> _Exercise instructions_:
Count the lines in the records below that contain the word "many", treating uppercase and lowercase as different. Reply with the number only.

Stored data entries
=======

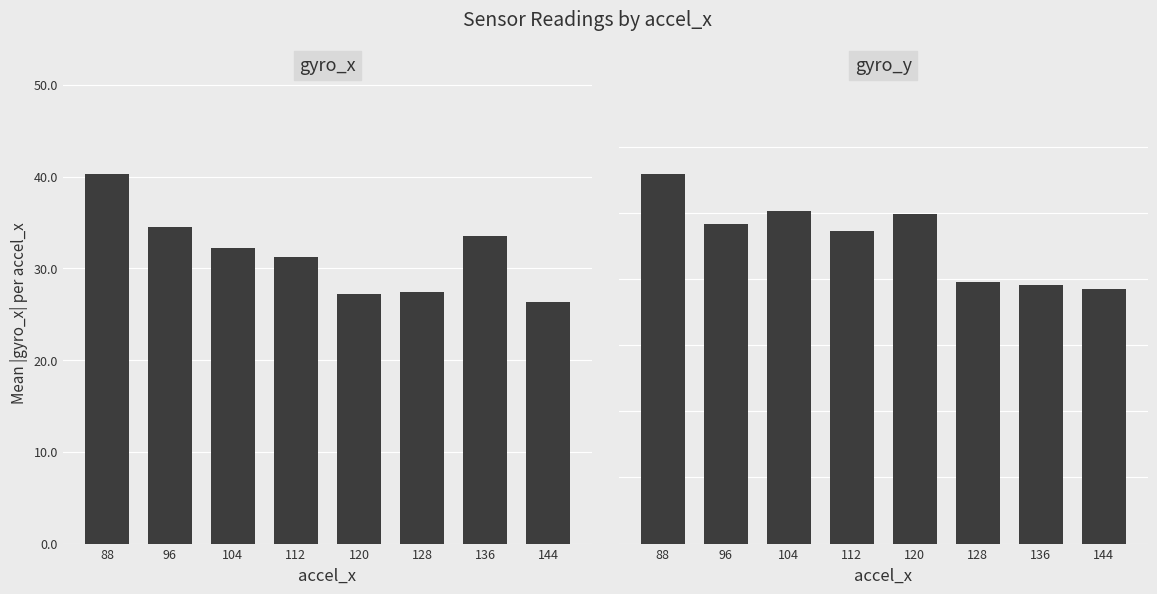

Where does the gyro_x series first go above 32?

88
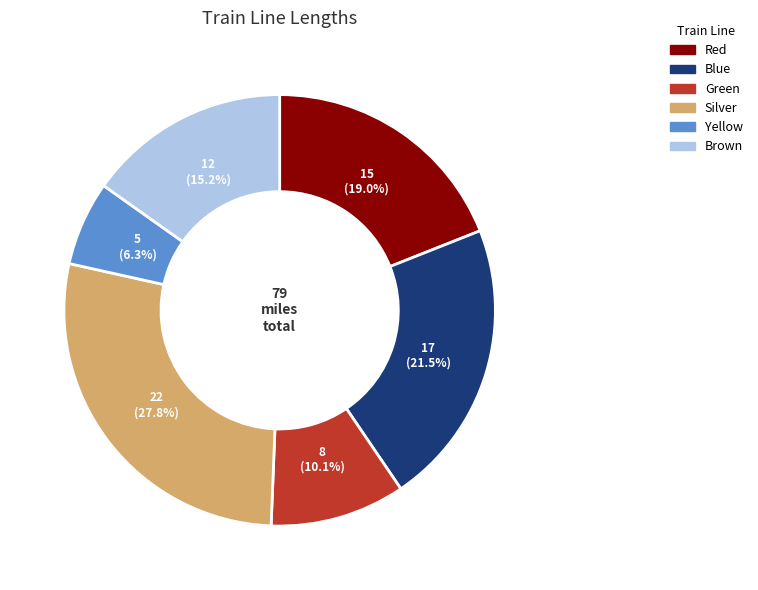

How many slices are in this pie chart?

6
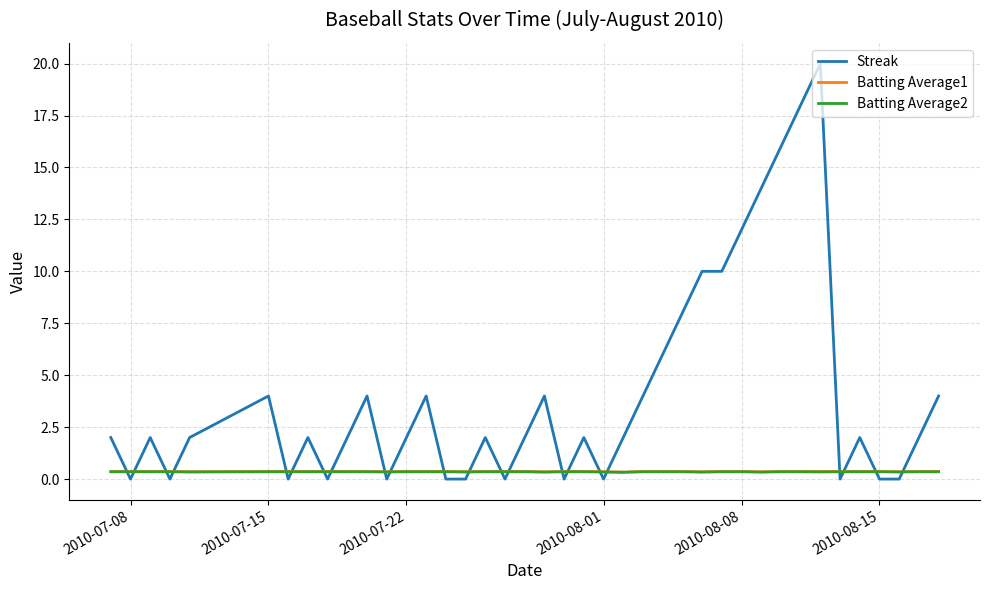

How many times do Streak and Batting Average1 cross each other?

22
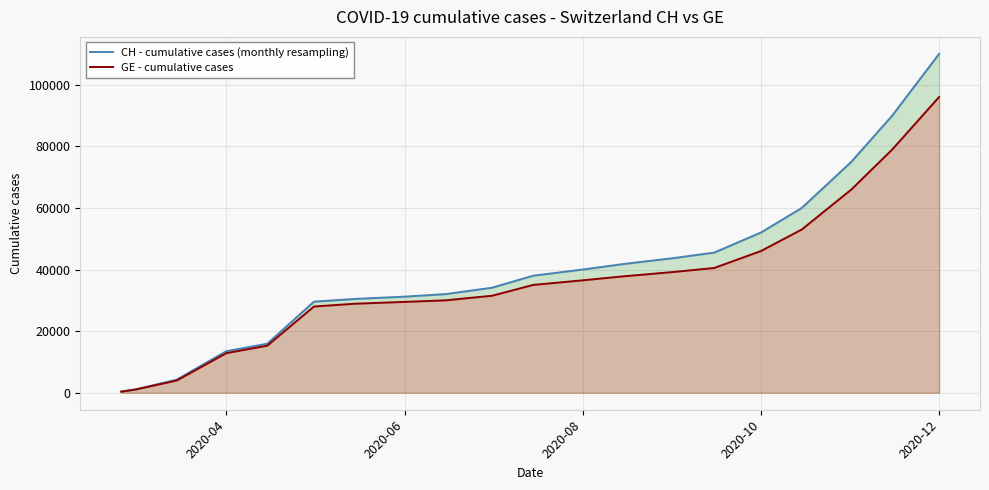

Reading left to right, what are all the values shown in this chart?

CH - cumulative cases (monthly resampling): 375	1113	4259	13505	15926	29587	30456	31199	32021	34107	38000	40000	41800	43700	45500	52000	60000	75000	90000	110000
GE - cumulative cases: 375	1083	3978	12863	15284	28000	28900	29500	30000	31500	35000	36500	37800	39200	40500	46000	53000	66000	79000	96000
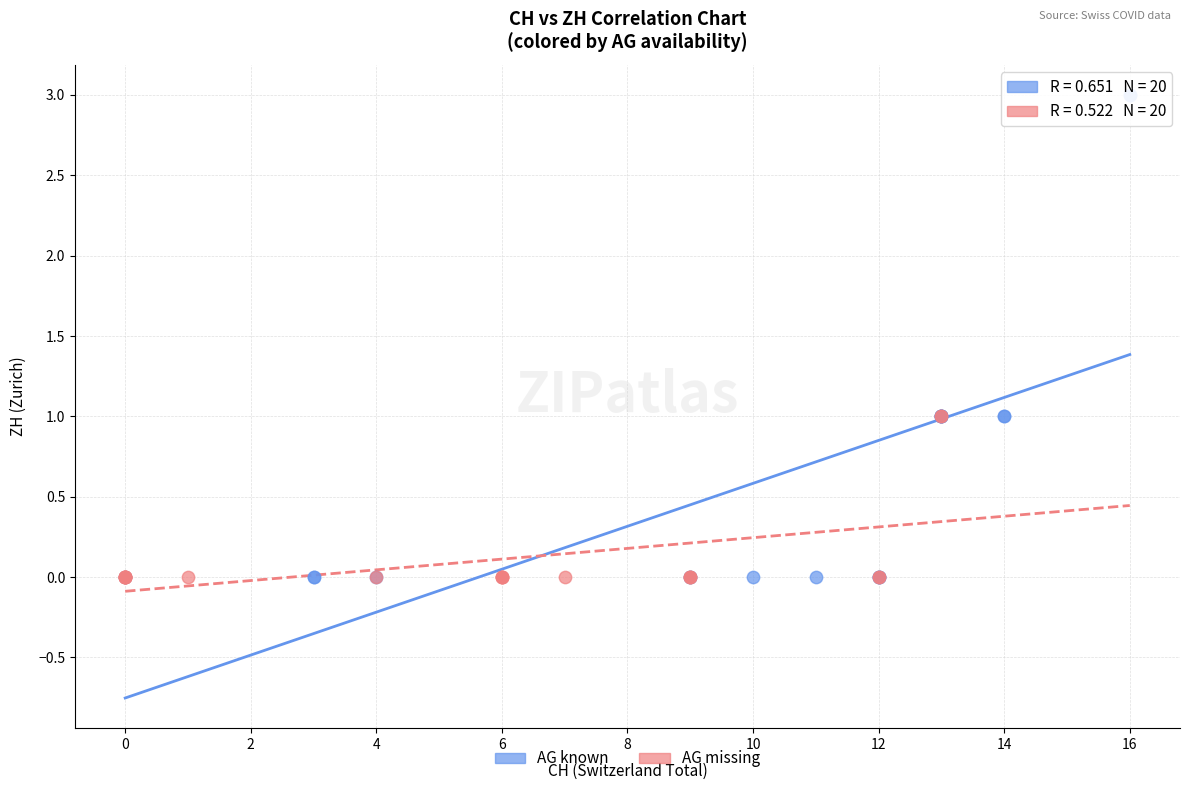

Which series has the largest Y range (max minus min)?

AG known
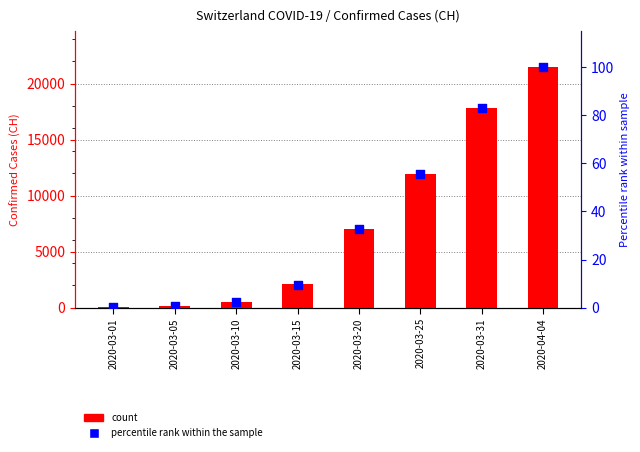

What is the total value across all series at 2020-03-25?

12012.7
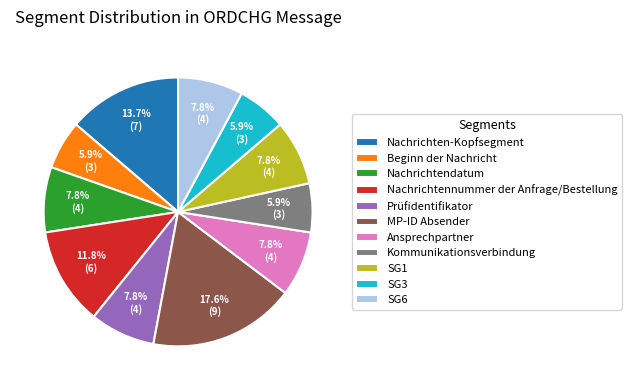

Is there any slice that represents more than half of the pie?

No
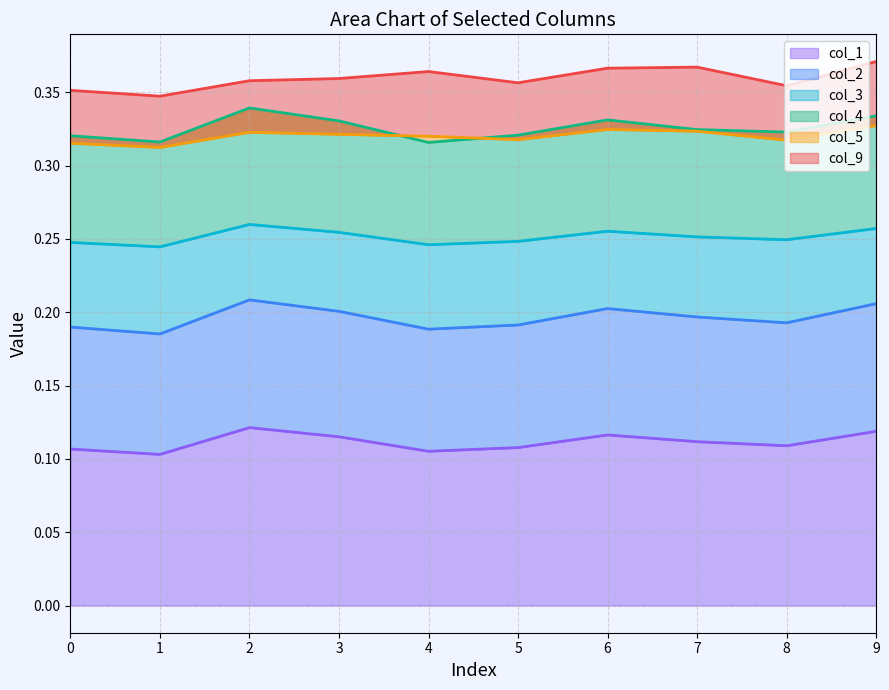

Which category has the highest value in the col_4 series?

2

=======

> _Response area_:
2